The background just wouldn’t load for me if I had the plugin activated. I was furious, but at the time I was much more junior in my ability to find out why.
Fast forward to last week when I went to use my function to use a minified stylesheet with a theme that I’d used on a previous project. The key point with this function is that I wasn’t using a child theme that had front-page background images, so it had always worked.
Now it was a total bust. The stylesheet wasn’t even loading.
I tweaked the code and now it was loading the minified file, but the background images were all gone.
Upon inspection of the generated code, the “inline-css” style block that the Customizer files inject into head
were not there at all.
Ugh!
But I digress, you want code to solve your problem, don’t you? First, you need the action to remove the original stylesheet.
//* De-register uncompressed stylesheet - minified loaded above remove_action( 'genesis_meta', 'genesis_load_stylesheet' );
I place that action right below the wp_enqueue_scripts() function in functions.php for consistency. That’s right above the HTML5 markup structure in most Genesis child themes (if you’re new to the Genesis framework or considering switching, here’s why I use it).
Now you need to be within wp_enqueue_scripts()

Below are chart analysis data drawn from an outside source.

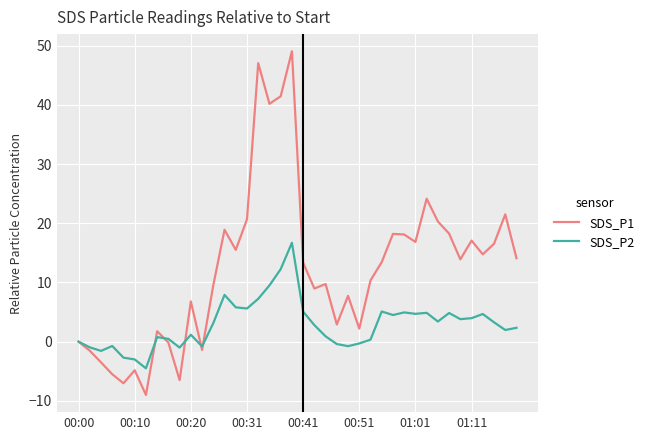

Which series has the largest total across all categories?

SDS_P1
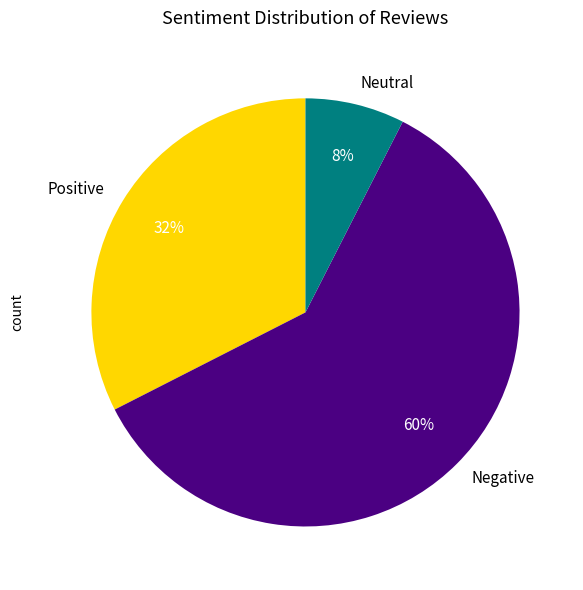

Rank the categories by value from highest to lowest.

Negative, Positive, Neutral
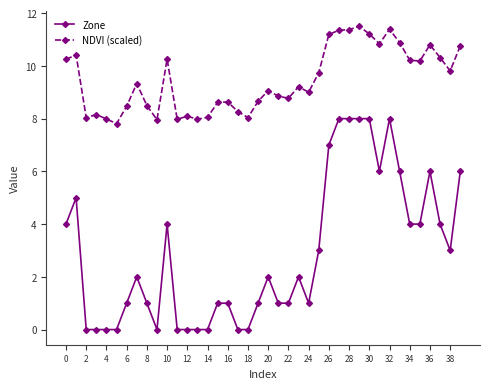

Which series has the largest total across all categories?

NDVI (scaled)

to enqueue the minified stylesheet with this:
$version = defined( 'CHILD_THEME_VERSION' ) && CHILD_THEME_VERSION ? CHILD_THEME_VERSION : PARENT_THEME_VERSION;
$handle = defined( 'CHILD_THEME_NAME' ) && CHILD_THEME_NAME ? sanitize_title_with_dashes( CHILD_THEME_NAME ) : 'child-theme';
wp_enqueue_style( $handle, get_stylesheet_directory_uri() . '/style.min.css', false, $version);
If you do those two steps, you’ll have the same missing background images I had. ¡No bueno! There’s another step to take and you need to go to /lib/output.php for that. The first item should be an action to enqueue the scripts that Customizer needs to output to make the backgrounds appear. What you need to do is edit the priority for that action, whereas it is the default, unnamed priority when it ships. When given a priority of 12, everything works.
add_action( 'wp_enqueue_scripts', 'theme_css', 12 );
Now if you’re also a stickler for customizing the themes completely for clients, you’ll also need to do quite a bit of work to all of the Customizer files to find/replace function names and strings with your project name. If you miss even one spot, you’ll either get filenames that are odd or markup that you don’t want… not to mention it not working at all. My own best practices also includes moving the original theme info right below mine in style.css as a reference when customizing a theme rather than doing full-custom. Then I find/replace the original namespaces and such throughout.
Those are the simple steps to get Customizer images to work if you want minified stylesheets in your Genesis child themes. I hope it makes your day better as you struggle with this and find this info.